An exact reproduction of the data below is expected, free of images.
--- RECORD EXTRACTS Enclosed Below ---
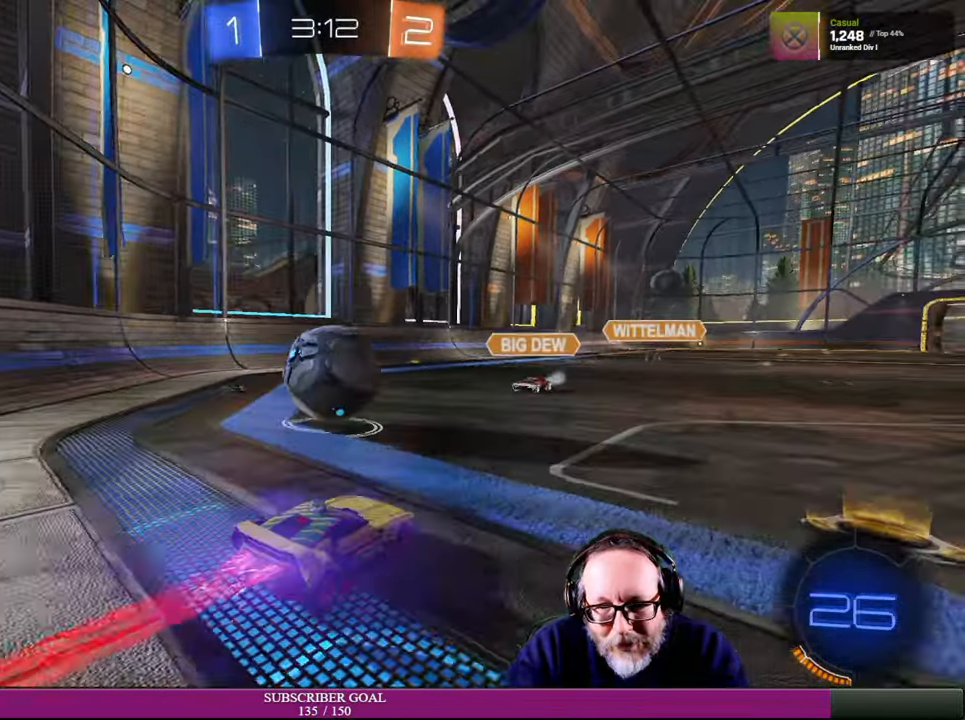
{"buttons": ["R2"], "left_stick": "right", "right_stick": "center", "events": [[83, "R1", "down"], [83, "R2", "down"], [216, "left_stick", "down-left"], [283, "left_stick", "down-right"], [350, "R1", "up"], [483, "left_stick", "right"]]}
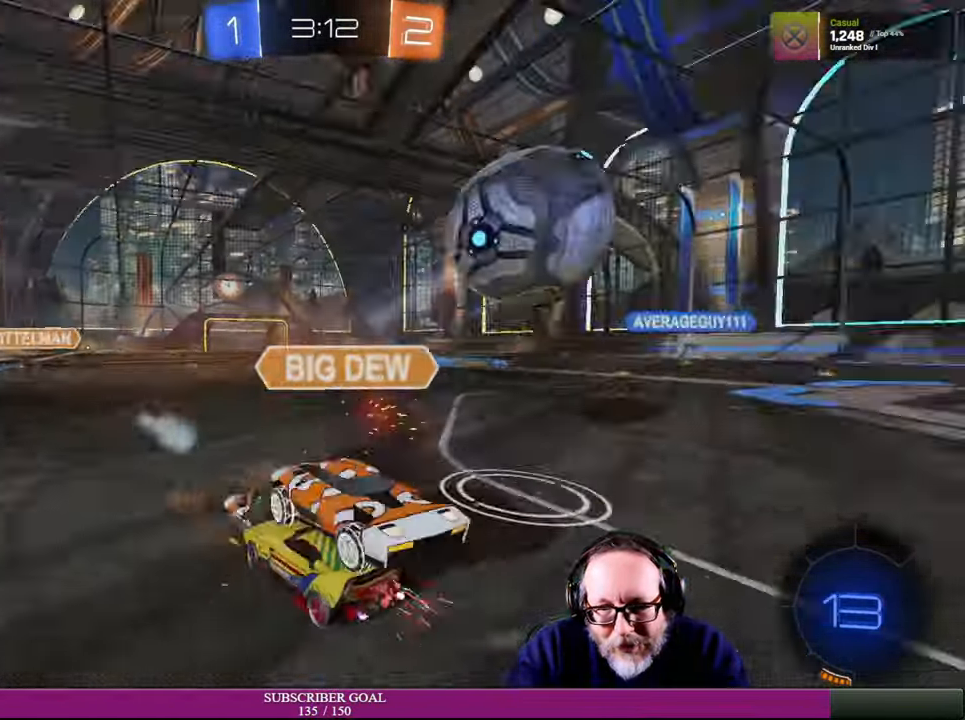
{"buttons": ["R2"], "left_stick": "right", "right_stick": "center", "events": []}
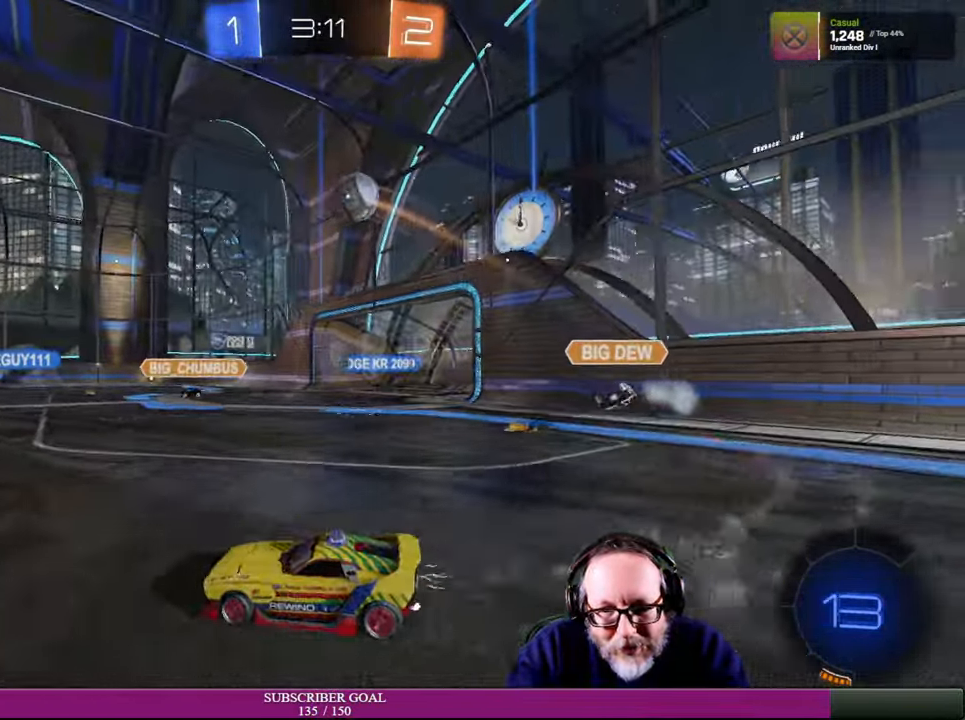
{"buttons": ["R2"], "left_stick": "right", "right_stick": "center", "events": [[16, "R2", "up"], [33, "L1", "down"], [216, "L1", "up"], [366, "R2", "down"]]}
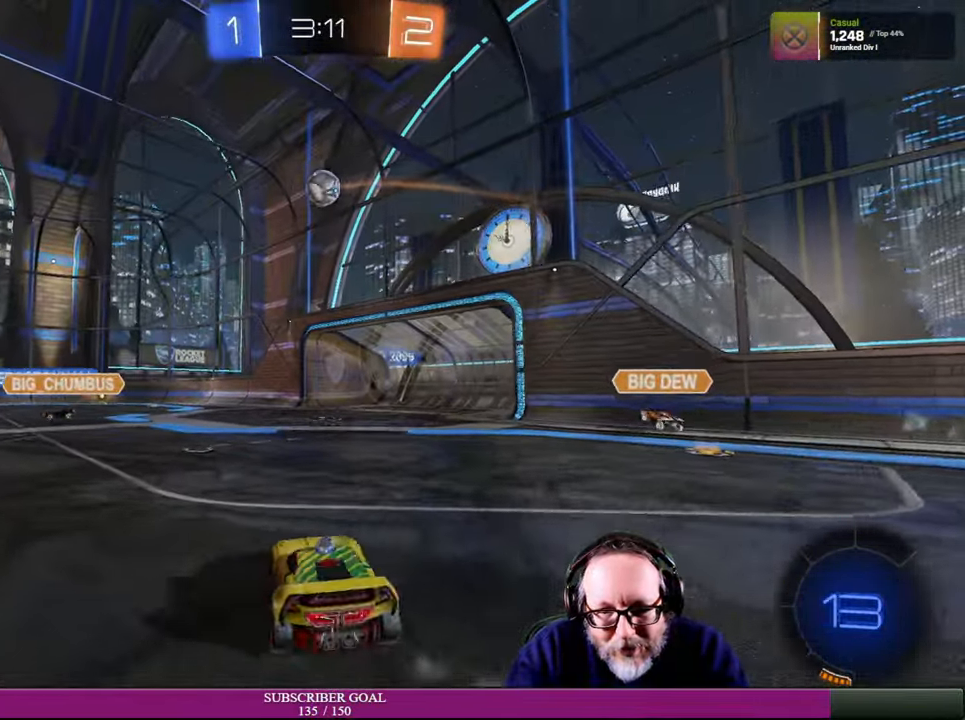
{"buttons": ["R2"], "left_stick": "right", "right_stick": "center", "events": []}
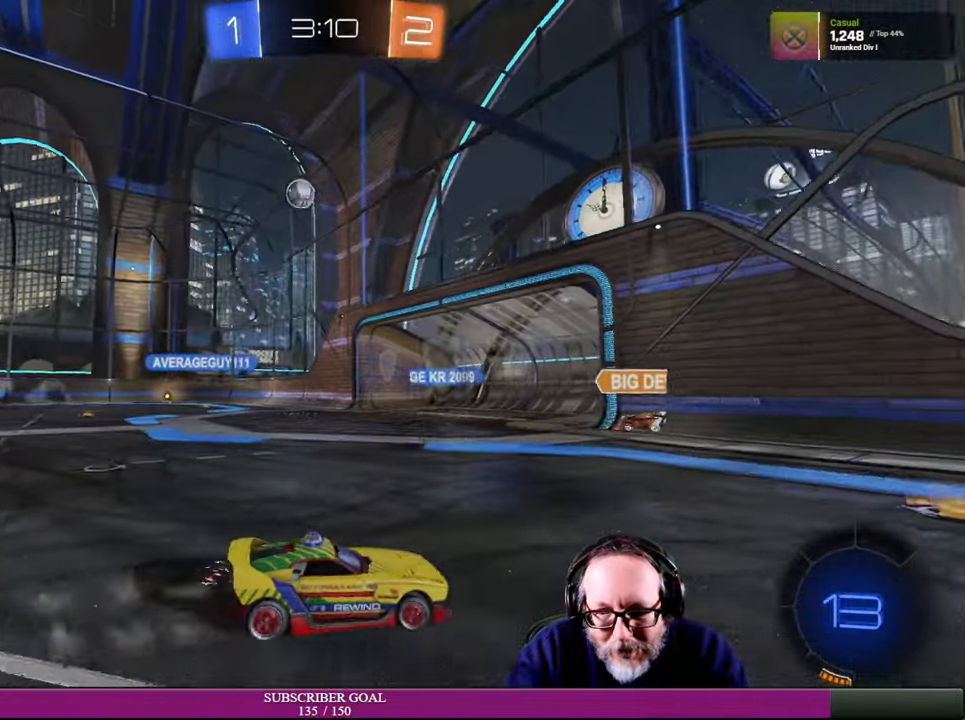
{"buttons": ["R2"], "left_stick": "up-left", "right_stick": "center", "events": [[66, "left_stick", "up"], [150, "left_stick", "up-left"]]}
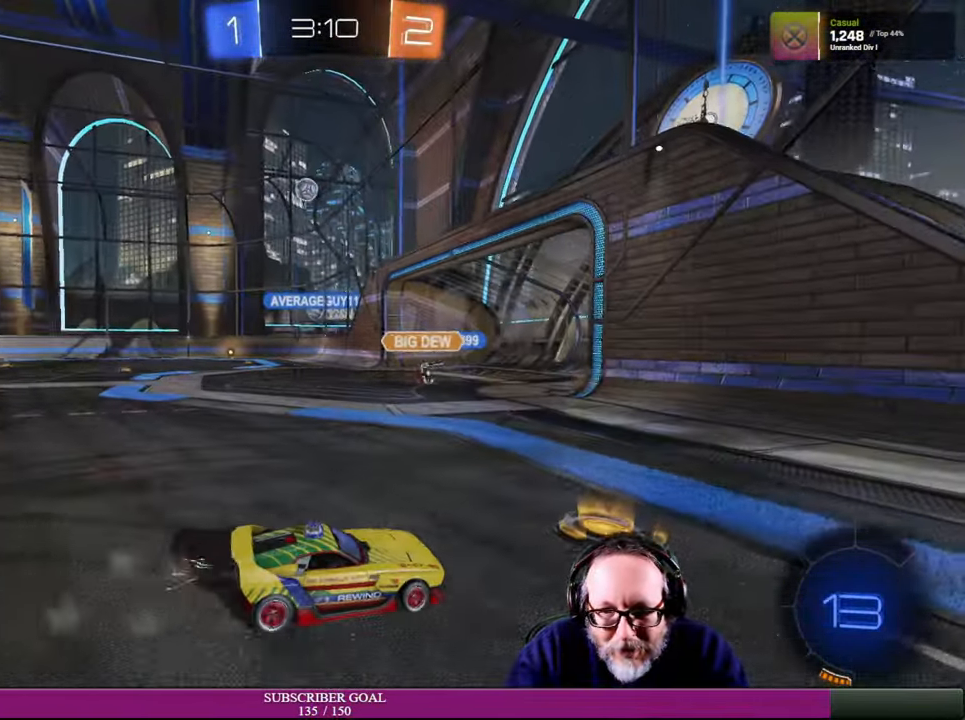
{"buttons": ["R2"], "left_stick": "left", "right_stick": "center", "events": [[66, "left_stick", "center"], [83, "R2", "up"], [116, "left_stick", "left"], [416, "R2", "down"]]}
--- End of Enclosed RECORD EXTRACTS ---
#### THE COMPLETED TASK
{"buttons": ["R2"], "left_stick": "right", "right_stick": "center", "events": [[83, "R1", "down"], [83, "R2", "down"], [216, "left_stick", "down-left"], [283, "left_stick", "down-right"], [350, "R1", "up"], [483, "left_stick", "right"]]}
{"buttons": ["R2"], "left_stick": "right", "right_stick": "center", "events": []}
{"buttons": ["R2"], "left_stick": "right", "right_stick": "center", "events": [[16, "R2", "up"], [33, "L1", "down"], [216, "L1", "up"], [366, "R2", "down"]]}
{"buttons": ["R2"], "left_stick": "right", "right_stick": "center", "events": []}
{"buttons": ["R2"], "left_stick": "up-left", "right_stick": "center", "events": [[66, "left_stick", "up"], [150, "left_stick", "up-left"]]}
{"buttons": ["R2"], "left_stick": "left", "right_stick": "center", "events": [[66, "left_stick", "center"], [83, "R2", "up"], [116, "left_stick", "left"], [416, "R2", "down"]]}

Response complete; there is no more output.